正しく理解されない集団的自衛権 (産経新聞)

「法令解釈というものは、解釈権を有する者(この場合は政府)が、その責任において、条文の文言とその立法趣旨の許容限度内で行う『選択』である以上、時代状況の変化の中で、説得力のある理由が明示される限り、変更されてよいものであるし、これまでもそうであった」

「だ から世界史の現実と東アジアの情勢の中で、わが国の存続と安全にとって日米同盟の強化が不可欠である、と政府が考えるならば、その責任において、上述の2 例のような場合に、仮にわが国に対する直接的な攻撃がなかったとしても、それをわが国が座視すれば日米同盟が損なわれることが明白である以上、仮に形式上 は集団的自衛活動になろうとも、わが国の存続に『不可欠』な軍事行動は、それを許容する憲法9条に違反するものではあるまい」(以上、抜粋)


 続いては、2013年7月26日に公開されたダイヤモンド・オンラインのインタビュー記事だ。「集団的自衛権の考え方については、どうですか」との質問に。小林はこう答えている。

――集団的自衛権の考え方については、どうですか。

 先にも述べた通り、政府は自国の自衛権の存在を認めています。そうなると、自衛権を持つ独立主権国家が「個別的自衛権」と「集団的自衛権」の両方を持っていると考えるのは、国際法の常識です。

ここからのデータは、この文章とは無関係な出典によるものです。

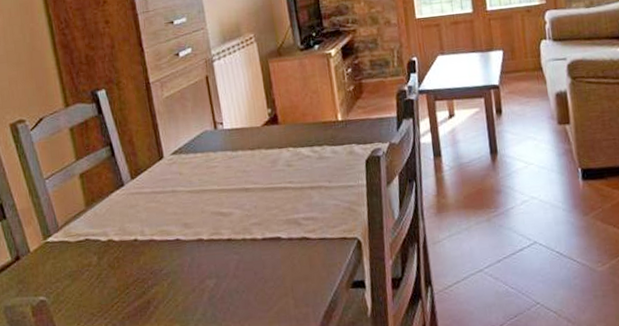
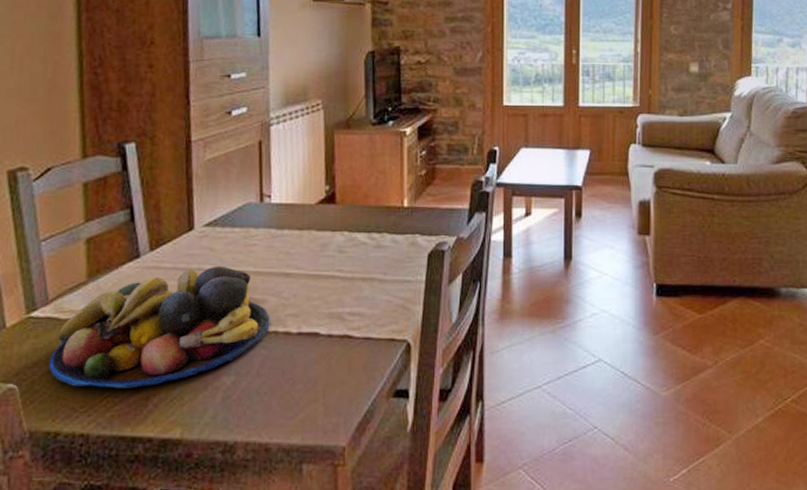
fruit bowl: none [67,187,238,296] -> present [49,265,270,388]

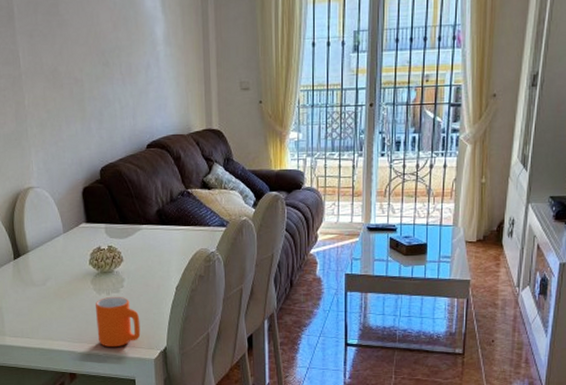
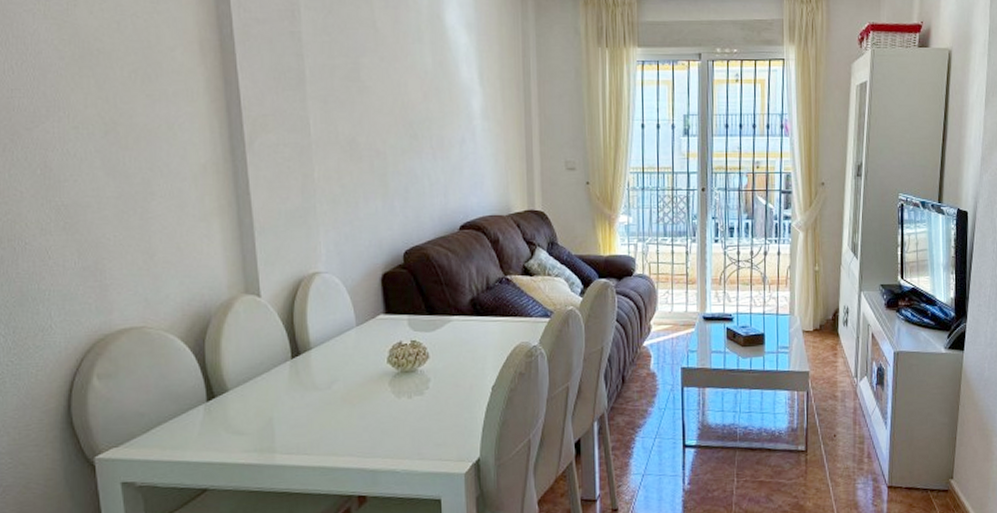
mug: present [96,296,141,348] -> none [394,399,449,462]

 政府は憲法の立法趣旨に照らして、集団的自衛権を自らの解釈で自制していますが、このままだと日本は、他国に攻められたときに自分たちだけで自衛しなくてはいけません。しかし、「襲われたら同盟国が報復にゆく」というメッセージを打ち出せる集団的自衛権は、他国の侵略を牽制する意味においてもメリットがあります。だから、改めて「日本は集団的自衛権を持っている」と解釈を変更するべきでしょう。

――憲法を改正しなくても、集団的自衛権は現段階でも解釈次第で行使することができるというわけですね。

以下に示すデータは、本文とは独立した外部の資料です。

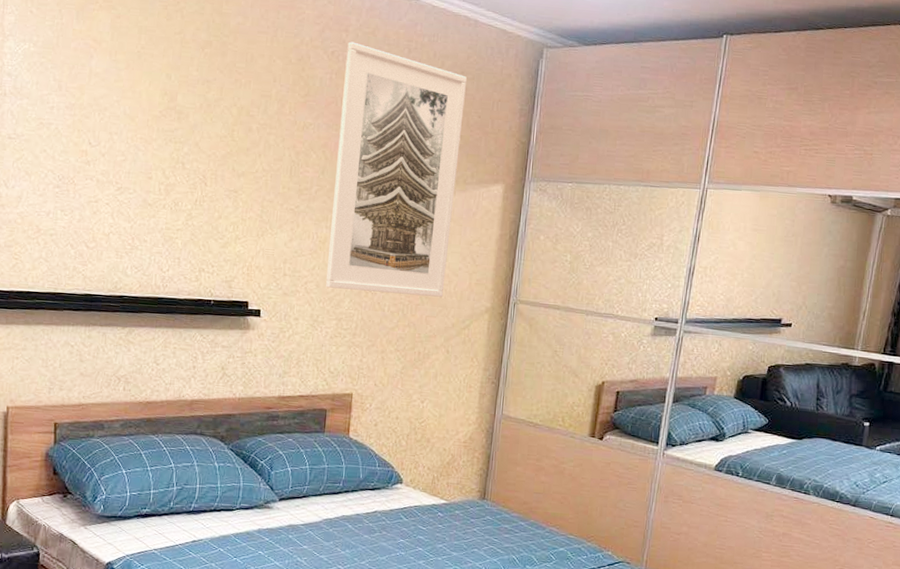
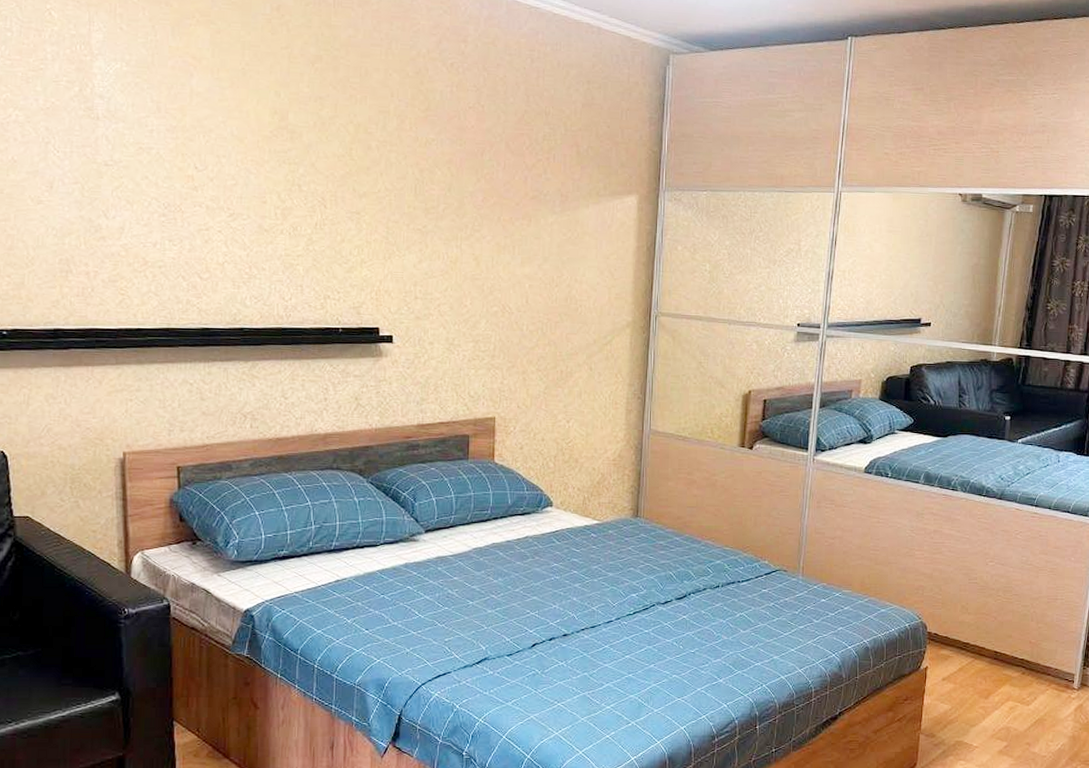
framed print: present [325,41,467,297] -> none [459,52,593,313]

 できます。ただし、念のため制約を持たせるとすれば、同盟国からの要請だけで海外派兵を決めるのではなく、国連議決とさらに事前に国内で国会決議も行うようにしたほうがいいと思います。


 どこからどう読んでも集団的自衛権の行使容認を是とする意見だ。こんなカメレオンのような学者が「憲法学の重鎮」などと言われるのだから、学者というのは「役者か?それとも芸者か?」と問いたくもなる。

 誰がいつ語ったかは覚えていないが、集団的自衛権の行使容認派だった小林が否定派に変節したのは、「定年を迎え、定職を失う時期になり、憲法学の多数を占める「否定派」に寄った方が、定年後の学者としての活動に有利だから」という話があった。もしそれが事実なら、小林に学んだ学生らは小林を訴えても良いレベルではないだろうか。自分の定年後の人生の為に「学者としての立場を180度変える」なら、学者としての矜持は欠片さえも見て取れない。

 せいぜい頑張って選挙運動したらよい。ただ、勝手に「国民怒りの声」などと、国民の代表のような看板を掲げるのだけはやめて欲しい。このような無責任な憲法学者の存在に怒りを覚える、私のような者もいるのだから。